-- Data shown follows --

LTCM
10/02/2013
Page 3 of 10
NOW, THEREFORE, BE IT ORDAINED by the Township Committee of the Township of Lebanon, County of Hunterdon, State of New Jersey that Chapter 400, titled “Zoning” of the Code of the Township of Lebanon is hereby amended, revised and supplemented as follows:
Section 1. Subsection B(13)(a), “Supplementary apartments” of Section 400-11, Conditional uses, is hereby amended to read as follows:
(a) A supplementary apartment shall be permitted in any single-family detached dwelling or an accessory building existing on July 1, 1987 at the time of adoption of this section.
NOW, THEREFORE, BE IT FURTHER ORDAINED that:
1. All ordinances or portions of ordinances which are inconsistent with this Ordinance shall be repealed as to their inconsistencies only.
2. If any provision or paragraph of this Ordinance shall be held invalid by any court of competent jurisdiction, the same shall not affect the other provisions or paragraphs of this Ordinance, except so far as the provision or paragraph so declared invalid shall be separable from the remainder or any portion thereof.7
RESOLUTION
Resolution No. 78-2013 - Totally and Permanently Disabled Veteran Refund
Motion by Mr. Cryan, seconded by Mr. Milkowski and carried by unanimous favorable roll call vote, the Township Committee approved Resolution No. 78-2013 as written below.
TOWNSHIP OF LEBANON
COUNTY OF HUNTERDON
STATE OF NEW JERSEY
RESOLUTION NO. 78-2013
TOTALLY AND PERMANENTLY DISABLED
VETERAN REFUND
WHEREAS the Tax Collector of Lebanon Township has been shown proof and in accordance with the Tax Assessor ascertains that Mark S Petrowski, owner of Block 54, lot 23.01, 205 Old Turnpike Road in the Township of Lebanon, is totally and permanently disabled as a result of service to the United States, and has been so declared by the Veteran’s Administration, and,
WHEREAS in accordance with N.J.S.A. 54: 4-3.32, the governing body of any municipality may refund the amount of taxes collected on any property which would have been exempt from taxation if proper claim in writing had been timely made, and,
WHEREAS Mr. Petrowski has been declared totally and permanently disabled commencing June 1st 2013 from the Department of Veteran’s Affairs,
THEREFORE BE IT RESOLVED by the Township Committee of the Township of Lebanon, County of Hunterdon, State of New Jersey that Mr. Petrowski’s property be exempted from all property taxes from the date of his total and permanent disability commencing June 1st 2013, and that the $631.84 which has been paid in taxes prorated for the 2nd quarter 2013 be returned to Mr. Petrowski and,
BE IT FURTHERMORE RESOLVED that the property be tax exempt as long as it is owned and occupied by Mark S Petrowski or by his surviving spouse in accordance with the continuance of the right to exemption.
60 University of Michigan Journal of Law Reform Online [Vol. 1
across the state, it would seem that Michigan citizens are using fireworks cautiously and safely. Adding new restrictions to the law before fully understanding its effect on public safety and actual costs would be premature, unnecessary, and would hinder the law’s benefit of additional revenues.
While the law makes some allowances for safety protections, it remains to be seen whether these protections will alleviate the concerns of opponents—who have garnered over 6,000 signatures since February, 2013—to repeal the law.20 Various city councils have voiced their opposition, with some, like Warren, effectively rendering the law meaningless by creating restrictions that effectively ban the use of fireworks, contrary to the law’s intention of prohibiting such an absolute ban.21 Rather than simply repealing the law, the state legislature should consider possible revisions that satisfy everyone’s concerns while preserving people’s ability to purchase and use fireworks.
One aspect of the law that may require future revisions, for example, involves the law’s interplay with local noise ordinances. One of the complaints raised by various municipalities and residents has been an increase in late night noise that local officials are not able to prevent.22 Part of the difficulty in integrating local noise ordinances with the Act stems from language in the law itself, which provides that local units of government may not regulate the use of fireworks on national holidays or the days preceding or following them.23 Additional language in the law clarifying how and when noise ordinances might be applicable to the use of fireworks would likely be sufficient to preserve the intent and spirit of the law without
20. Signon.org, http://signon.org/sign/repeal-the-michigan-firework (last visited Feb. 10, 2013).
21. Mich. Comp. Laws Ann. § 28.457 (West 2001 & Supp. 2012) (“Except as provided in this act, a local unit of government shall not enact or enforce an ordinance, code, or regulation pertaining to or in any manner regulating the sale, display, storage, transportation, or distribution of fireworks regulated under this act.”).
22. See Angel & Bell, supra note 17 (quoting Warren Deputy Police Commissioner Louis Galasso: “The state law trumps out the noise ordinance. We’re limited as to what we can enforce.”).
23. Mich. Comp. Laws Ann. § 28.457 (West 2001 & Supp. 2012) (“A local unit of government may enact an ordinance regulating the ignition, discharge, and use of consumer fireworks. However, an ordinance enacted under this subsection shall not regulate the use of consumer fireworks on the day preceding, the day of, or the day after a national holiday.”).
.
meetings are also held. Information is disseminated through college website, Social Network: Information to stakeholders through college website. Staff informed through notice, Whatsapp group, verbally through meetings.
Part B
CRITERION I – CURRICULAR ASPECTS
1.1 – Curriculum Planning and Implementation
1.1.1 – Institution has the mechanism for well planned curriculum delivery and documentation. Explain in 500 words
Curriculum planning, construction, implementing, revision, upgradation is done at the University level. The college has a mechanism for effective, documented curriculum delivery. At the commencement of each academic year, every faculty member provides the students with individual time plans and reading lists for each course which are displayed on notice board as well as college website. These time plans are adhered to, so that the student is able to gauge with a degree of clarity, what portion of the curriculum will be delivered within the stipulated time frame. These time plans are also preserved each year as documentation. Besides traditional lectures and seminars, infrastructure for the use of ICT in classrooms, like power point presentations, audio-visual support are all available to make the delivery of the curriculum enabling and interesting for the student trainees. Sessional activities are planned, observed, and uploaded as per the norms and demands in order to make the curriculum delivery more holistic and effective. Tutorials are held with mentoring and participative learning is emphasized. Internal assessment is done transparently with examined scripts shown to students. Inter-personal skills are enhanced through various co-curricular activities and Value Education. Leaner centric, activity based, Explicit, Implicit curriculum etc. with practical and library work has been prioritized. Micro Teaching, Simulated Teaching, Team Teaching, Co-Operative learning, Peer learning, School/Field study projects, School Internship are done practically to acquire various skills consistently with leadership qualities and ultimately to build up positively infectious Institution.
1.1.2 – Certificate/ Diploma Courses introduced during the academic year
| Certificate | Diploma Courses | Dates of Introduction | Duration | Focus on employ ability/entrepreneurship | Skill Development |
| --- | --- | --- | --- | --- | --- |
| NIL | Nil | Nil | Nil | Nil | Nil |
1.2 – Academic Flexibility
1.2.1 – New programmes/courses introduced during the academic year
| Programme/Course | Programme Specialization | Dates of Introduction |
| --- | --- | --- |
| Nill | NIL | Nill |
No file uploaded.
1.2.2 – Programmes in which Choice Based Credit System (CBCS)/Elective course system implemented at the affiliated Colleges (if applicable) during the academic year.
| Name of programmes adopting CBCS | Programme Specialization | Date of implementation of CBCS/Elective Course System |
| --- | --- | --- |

-- Data shown concluded --

_Exercise brief_
Set down exactly the lines from the start of the records to the line with "Section 1. Subsection". Include that line, and add nothing more.

_Answer box_
LTCM
10/02/2013
Page 3 of 10
NOW, THEREFORE, BE IT ORDAINED by the Township Committee of the Township of Lebanon, County of Hunterdon, State of New Jersey that Chapter 400, titled “Zoning” of the Code of the Township of Lebanon is hereby amended, revised and supplemented as follows:
Section 1. Subsection B(13)(a), “Supplementary apartments” of Section 400-11, Conditional uses, is hereby amended to read as follows:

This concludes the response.